Lei è nato a Bologna come Pier Paolo Pasolini, un altro eretico di sinistra. Lo ha conosciuto? Si può dire che la sinistra ha tradito anche lui?
«L'ho conosciuto quando venne a tenere un seminario presso la scuola di recitazione di Alessandro Fersen. Pasolini è stato un uomo affascinante, rivoluzionario per quell'epoca e ancora oggi. Era molto coerente, non edulcorato. Diretto, preciso, cazzuto. Intelligente e illuminante. Pasolini è una di quelle persone che nascono una volta. Non era amato perché era un po' anarchico, fuori dai canoni. Uomini così nascono ogni cento anni».

Pasolini parlava del Sogno di una cosa. Che oggi potrebbe essere il sogno dei nuovi migranti. Lei cosa pensa di un tema così controverso?
«Credo che il diritto di ogni persona di cercare una vita migliore vada protetto. L'Europa ha il dovere di proteggere queste persone, al di là del fatto che ci siano i cattivi e i buoni. Anche sotto casa si trovano i cattivi e i buoni. Ci vogliono delle regole ma bisogna ascoltare le loro storie prima che arrivino ad imbarcarsi. Sono tanti ma i viaggi che fanno sono terrificanti, ci cono storie che fanno venire i brividi. Un conto è sognare di fare un film o di fare teatro. Altro è sognare la sopravvivenza. Credo che chi è nato in una condizione privilegiata deve tendere la mano».

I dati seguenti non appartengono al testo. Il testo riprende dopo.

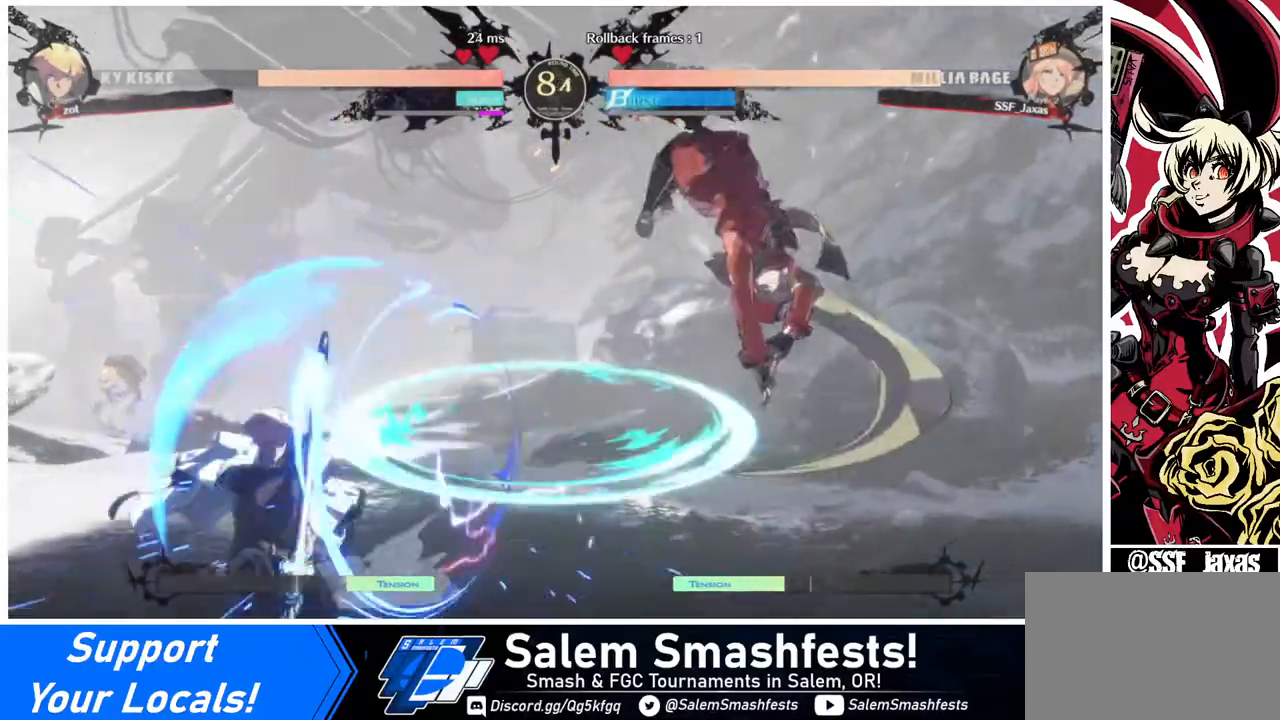
{"buttons": [], "events": [[200, "DPAD_RIGHT", "down"], [280, "DPAD_RIGHT", "up"], [320, "DPAD_RIGHT", "down"], [480, "DPAD_RIGHT", "up"]]}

Al cinema ora la vediamo in due film dedicati a Dante e Caravaggio. Lei sogna ancora?
«Ho realizzato molti sogni e ne ho ancora altri. In Dante e Caravaggio faccio due cammei credo ben riusciti. Posso dirle che quando le persone mi ringraziano per aver donato loro un'emozione mi sento bene. Come se mi sentissi più reale quando sono irreale, mentre nella vita di tutti i giorni mi sento perso».

Un messaggio che vorrebbe lanciare alla nuova premier, Giorgia Meloni?
«Spero che guardi profondamente a questa Italia. Che pensi al bene comune. Sia coerente e altruista. Bisogna essere un po' santi, magari esagero. Ora c'è bisogno di semplicità e umanità. Spero possa ascoltare e attingere dal pensiero di Papa Francesco che mi piace molto».